I will explain with examples
1. LET G be any context-free grammar with (lambda) not in L(G).Then there exist an equivalent grammar G' having no (lambda) production.
G:
S → ASA | BaB | b,
A → B,
B → b
B → ∈
Clearly S does not derive ∈. So ∈ is not in L(G). Now we need to eliminate B → ∈. So we substitute B = ∈ in RHS of each production (where B occurs).
Putting B = ∈ in the following productions we can get new additional productions.
A → B ===> A → ∈
S → BaB ===> S → aB (Putting ∈ in first B)
S → BaB ===> S → Ba (Putting ∈ in second B)
S → BaB ===> S → a (Putting ∈ in both B's).
So if we remove the production B → ∈ from G we will have add these new productions to G. So new Grammar G' is:
S → ASA | BaB | aB | Ba | a | b,
A → ∈ ,
A → b
B → b
But our new Grammar G' contains another null production A → ∈ . If we eliminate this null production we will add the following new productions.
S → ASA ===> S → SA
S → ASA ===> S → AS
S → ASA ===> S → S (This is redundant)
So our new Grammar G'' is
S → ASA | AS | SA | BaB | aB | Ba | a | b,
A → ,b
B → b
But If ∈ is in L(G) then we could not completely eliminate null productions because we will not be able to derive ∈ itself.
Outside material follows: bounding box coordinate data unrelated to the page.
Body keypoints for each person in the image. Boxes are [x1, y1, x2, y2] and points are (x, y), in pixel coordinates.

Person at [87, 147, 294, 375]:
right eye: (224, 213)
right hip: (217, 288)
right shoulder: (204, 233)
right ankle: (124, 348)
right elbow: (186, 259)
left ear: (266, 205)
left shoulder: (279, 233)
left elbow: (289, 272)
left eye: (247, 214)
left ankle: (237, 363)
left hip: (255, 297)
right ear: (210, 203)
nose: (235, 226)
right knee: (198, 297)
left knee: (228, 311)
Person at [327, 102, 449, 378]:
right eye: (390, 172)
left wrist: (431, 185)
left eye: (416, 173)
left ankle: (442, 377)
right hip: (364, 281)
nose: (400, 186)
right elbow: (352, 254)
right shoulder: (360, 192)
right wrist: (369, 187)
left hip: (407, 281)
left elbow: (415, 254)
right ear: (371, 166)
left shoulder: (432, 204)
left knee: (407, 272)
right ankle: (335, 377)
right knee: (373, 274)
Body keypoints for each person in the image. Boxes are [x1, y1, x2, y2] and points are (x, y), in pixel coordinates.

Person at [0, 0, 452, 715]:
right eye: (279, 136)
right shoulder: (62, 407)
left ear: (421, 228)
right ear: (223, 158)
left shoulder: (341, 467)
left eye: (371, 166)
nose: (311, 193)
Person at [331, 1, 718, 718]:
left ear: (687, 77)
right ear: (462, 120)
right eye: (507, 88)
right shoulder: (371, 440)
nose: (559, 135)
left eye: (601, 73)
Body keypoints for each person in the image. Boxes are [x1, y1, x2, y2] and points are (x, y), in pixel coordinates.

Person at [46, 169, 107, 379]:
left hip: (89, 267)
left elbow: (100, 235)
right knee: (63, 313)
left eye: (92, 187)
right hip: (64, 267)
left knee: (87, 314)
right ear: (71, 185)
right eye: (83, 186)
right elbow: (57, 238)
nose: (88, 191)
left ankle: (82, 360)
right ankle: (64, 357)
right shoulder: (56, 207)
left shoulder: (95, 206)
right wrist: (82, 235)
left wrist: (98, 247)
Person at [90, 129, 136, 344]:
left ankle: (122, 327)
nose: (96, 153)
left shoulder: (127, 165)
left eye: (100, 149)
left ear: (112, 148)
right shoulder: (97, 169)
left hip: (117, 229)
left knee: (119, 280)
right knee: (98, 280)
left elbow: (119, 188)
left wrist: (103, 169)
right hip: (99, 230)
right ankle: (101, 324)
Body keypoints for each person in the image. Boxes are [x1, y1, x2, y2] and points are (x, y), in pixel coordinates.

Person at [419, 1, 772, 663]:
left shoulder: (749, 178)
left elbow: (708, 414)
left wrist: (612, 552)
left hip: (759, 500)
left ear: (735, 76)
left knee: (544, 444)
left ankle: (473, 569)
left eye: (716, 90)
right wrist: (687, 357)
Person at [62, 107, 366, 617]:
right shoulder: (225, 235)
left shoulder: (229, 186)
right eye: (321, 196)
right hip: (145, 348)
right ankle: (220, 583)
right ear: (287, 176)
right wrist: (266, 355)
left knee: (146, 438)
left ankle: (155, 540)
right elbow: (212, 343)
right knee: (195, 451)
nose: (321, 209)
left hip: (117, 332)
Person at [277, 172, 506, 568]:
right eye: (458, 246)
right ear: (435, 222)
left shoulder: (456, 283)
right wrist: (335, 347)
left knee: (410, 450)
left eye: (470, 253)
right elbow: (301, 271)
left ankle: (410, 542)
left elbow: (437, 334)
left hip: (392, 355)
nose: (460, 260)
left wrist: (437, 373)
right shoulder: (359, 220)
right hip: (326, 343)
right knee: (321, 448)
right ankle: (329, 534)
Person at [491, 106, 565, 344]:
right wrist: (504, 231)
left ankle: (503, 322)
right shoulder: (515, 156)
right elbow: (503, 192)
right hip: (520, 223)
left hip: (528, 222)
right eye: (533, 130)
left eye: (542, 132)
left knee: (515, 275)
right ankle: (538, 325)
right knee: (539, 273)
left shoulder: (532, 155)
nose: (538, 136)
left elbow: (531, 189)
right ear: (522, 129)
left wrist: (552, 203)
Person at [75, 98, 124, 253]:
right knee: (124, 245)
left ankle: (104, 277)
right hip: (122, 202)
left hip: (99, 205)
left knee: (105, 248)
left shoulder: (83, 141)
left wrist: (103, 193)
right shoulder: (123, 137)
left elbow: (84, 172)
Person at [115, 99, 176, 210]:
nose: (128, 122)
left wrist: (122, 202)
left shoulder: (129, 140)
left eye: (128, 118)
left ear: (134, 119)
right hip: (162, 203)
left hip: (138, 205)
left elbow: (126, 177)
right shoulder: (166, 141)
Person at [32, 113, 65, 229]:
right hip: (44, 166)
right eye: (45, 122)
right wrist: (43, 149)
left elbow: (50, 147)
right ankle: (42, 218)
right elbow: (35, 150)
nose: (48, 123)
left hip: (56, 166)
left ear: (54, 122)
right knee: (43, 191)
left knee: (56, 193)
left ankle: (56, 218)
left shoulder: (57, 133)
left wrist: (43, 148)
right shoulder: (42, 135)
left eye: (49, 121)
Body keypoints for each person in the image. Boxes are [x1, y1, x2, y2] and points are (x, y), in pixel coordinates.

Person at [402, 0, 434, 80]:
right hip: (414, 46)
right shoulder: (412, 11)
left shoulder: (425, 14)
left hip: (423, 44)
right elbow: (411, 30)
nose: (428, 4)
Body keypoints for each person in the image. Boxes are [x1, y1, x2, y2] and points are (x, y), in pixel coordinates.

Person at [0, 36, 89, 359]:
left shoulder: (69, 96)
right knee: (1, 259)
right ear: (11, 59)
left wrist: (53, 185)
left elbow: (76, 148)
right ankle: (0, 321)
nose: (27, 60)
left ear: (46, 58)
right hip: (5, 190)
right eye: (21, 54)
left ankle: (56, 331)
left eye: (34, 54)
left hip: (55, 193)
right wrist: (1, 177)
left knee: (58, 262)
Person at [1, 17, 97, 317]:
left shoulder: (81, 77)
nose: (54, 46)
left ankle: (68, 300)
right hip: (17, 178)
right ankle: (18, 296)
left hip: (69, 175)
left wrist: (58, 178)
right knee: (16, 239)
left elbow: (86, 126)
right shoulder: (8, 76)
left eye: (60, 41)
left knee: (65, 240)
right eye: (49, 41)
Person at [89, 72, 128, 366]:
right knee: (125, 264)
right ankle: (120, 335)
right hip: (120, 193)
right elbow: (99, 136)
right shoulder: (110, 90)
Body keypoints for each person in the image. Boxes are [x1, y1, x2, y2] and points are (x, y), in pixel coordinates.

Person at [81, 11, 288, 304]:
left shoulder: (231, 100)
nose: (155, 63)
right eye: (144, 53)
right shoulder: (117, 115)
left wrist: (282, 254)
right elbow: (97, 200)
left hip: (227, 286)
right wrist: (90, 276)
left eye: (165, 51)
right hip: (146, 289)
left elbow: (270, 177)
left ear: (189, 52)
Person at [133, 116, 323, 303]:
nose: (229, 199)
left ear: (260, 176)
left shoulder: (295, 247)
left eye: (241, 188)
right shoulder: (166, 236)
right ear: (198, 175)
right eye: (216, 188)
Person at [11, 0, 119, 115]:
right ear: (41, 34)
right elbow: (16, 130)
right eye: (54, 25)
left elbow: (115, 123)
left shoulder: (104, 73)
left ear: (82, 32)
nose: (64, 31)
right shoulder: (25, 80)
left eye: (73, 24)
2. let G be any CFG without (lambda production). Then there exist a CFG G' that does not have any unit production equivalent to G
A unit production is of the form A → B where both A and B are non terminals. To eliminate this unit production, for each B → alpha add a new production A → alpha.
For example:
A → a
A → B
B → c
B → dC
C → aB
To eliminate A → B we need to add the following new productions to G.
A → c
A → dC
So equivalent grammar G' without unit productions is:
A → a
A → c
A → dC
B → c
B → dC
C → aB
The logic is same as the proof in Peter Linz but less formal